DATA IN THIS EXERCISE:
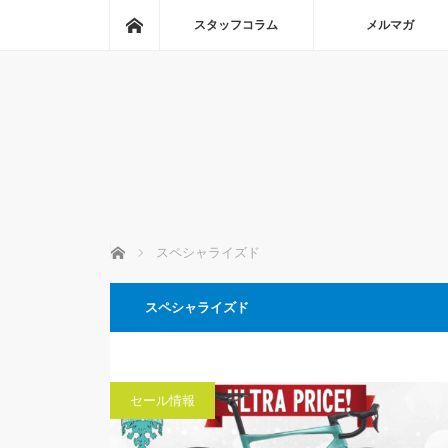
ホーム
スタッフコラム
メルマガ
ホーム
スペシャライズド
スペシャライズド
セール情報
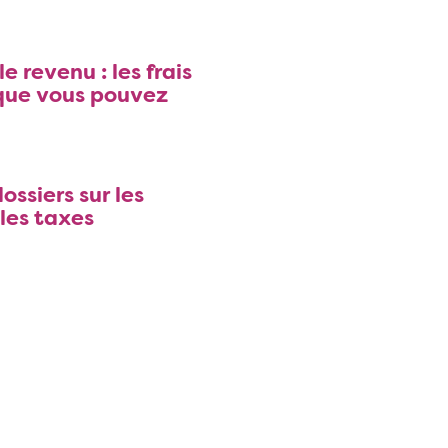
le revenu : les frais
que vous pouvez
ossiers sur les
les taxes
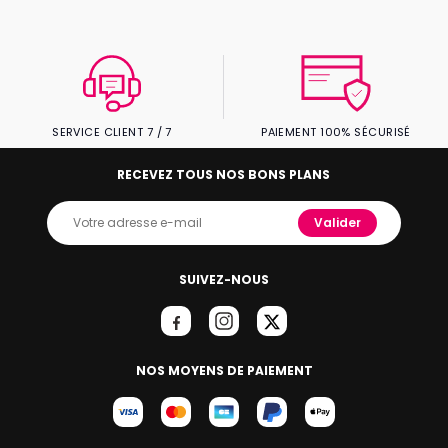
SERVICE CLIENT 7 / 7
PAIEMENT 100% SÉCURISÉ
RECEVEZ TOUS NOS BONS PLANS
Valider
SUIVEZ-NOUS
NOS MOYENS DE PAIEMENT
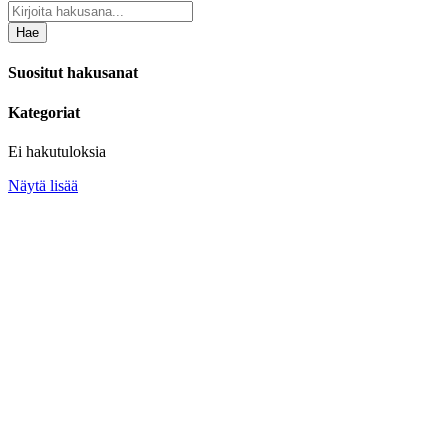
Hae
Suositut hakusanat
Kategoriat
Ei hakutuloksia
Näytä lisää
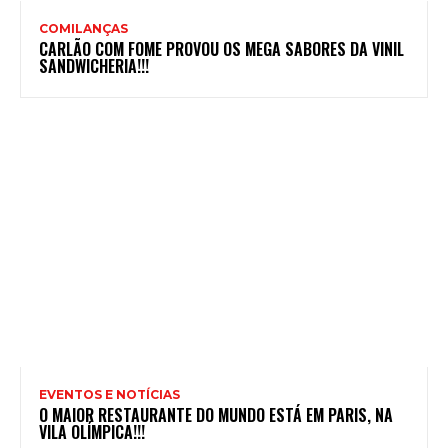
COMILANÇAS
CARLÃO COM FOME PROVOU OS MEGA SABORES DA VINIL
SANDWICHERIA!!!
EVENTOS E NOTÍCIAS
O MAIOR RESTAURANTE DO MUNDO ESTÁ EM PARIS, NA
VILA OLÍMPICA!!!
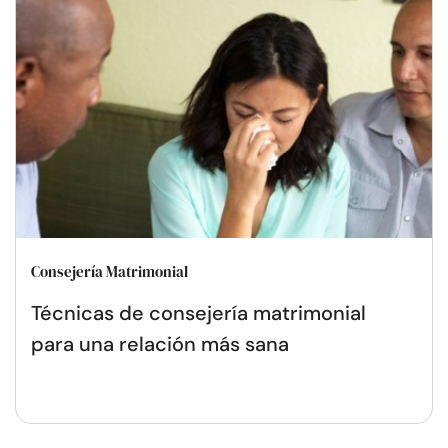
Consejería Matrimonial
Técnicas de consejería matrimonial
para una relación más sana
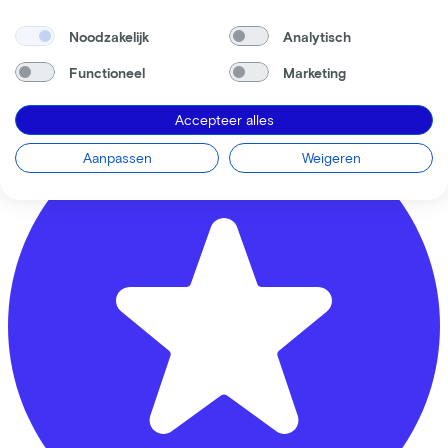
Rijwielhandel Van Hoeijen
Noodzakelijk
Analytisch
Krommestraat
61
Functioneel
Marketing
3811 CB
Amersfoort
Accepteer alles
Aanpassen
Weigeren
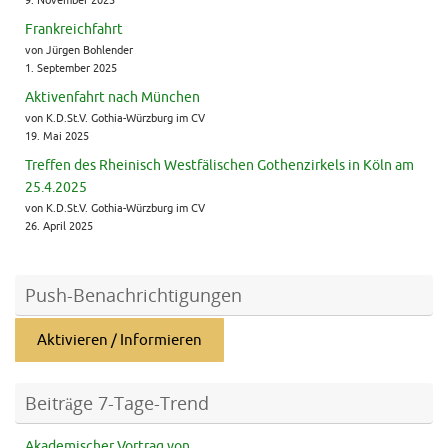
Frankreichfahrt
von Jürgen Bohlender
1. September 2025
Aktivenfahrt nach München
von K.D.St.V. Gothia-Würzburg im CV
19. Mai 2025
Treffen des Rheinisch Westfälischen Gothenzirkels in Köln am
25.4.2025
von K.D.St.V. Gothia-Würzburg im CV
26. April 2025
Push-Benachrichtigungen
Aktivieren / Informieren
Beiträge 7-Tage-Trend
Akademischer Vortrag von...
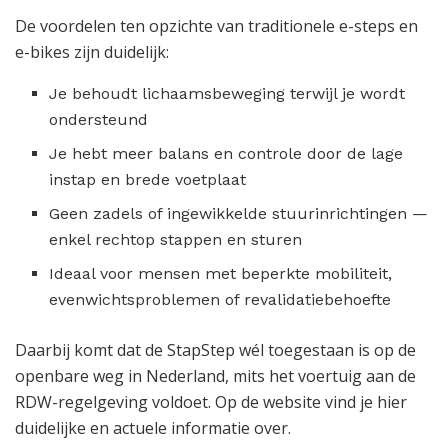
De voordelen ten opzichte van traditionele e-steps en
e-bikes zijn duidelijk:
Je behoudt lichaamsbeweging terwijl je wordt
ondersteund
Je hebt meer balans en controle door de lage
instap en brede voetplaat
Geen zadels of ingewikkelde stuurinrichtingen —
enkel rechtop stappen en sturen
Ideaal voor mensen met beperkte mobiliteit,
evenwichtsproblemen of revalidatiebehoefte
Daarbij komt dat de StapStep wél toegestaan is op de
openbare weg in Nederland, mits het voertuig aan de
RDW-regelgeving voldoet. Op de website vind je hier
duidelijke en actuele informatie over.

TASK ITEM: Retype the whole listing word for word. Skip the pictures.

ANSWER TO THE EXERCISE:
ホーム
スタッフコラム
メルマガ
ホーム
スペシャライズド
スペシャライズド
セール情報
le revenu : les frais
que vous pouvez
ossiers sur les
les taxes
SERVICE CLIENT 7 / 7
PAIEMENT 100% SÉCURISÉ
RECEVEZ TOUS NOS BONS PLANS
Valider
SUIVEZ-NOUS
NOS MOYENS DE PAIEMENT
Hae
Suositut hakusanat
Kategoriat
Ei hakutuloksia
Näytä lisää
COMILANÇAS
CARLÃO COM FOME PROVOU OS MEGA SABORES DA VINIL
SANDWICHERIA!!!
EVENTOS E NOTÍCIAS
O MAIOR RESTAURANTE DO MUNDO ESTÁ EM PARIS, NA
VILA OLÍMPICA!!!
Consejería Matrimonial
Técnicas de consejería matrimonial
para una relación más sana
Rijwielhandel Van Hoeijen
Noodzakelijk
Analytisch
Krommestraat
61
Functioneel
Marketing
3811 CB
Amersfoort
Accepteer alles
Aanpassen
Weigeren
Frankreichfahrt
von Jürgen Bohlender
1. September 2025
Aktivenfahrt nach München
von K.D.St.V. Gothia-Würzburg im CV
19. Mai 2025
Treffen des Rheinisch Westfälischen Gothenzirkels in Köln am
25.4.2025
von K.D.St.V. Gothia-Würzburg im CV
26. April 2025
Push-Benachrichtigungen
Aktivieren / Informieren
Beiträge 7-Tage-Trend
Akademischer Vortrag von...
De voordelen ten opzichte van traditionele e-steps en
e-bikes zijn duidelijk:
Je behoudt lichaamsbeweging terwijl je wordt
ondersteund
Je hebt meer balans en controle door de lage
instap en brede voetplaat
Geen zadels of ingewikkelde stuurinrichtingen —
enkel rechtop stappen en sturen
Ideaal voor mensen met beperkte mobiliteit,
evenwichtsproblemen of revalidatiebehoefte
Daarbij komt dat de StapStep wél toegestaan is op de
openbare weg in Nederland, mits het voertuig aan de
RDW-regelgeving voldoet. Op de website vind je hier
duidelijke en actuele informatie over.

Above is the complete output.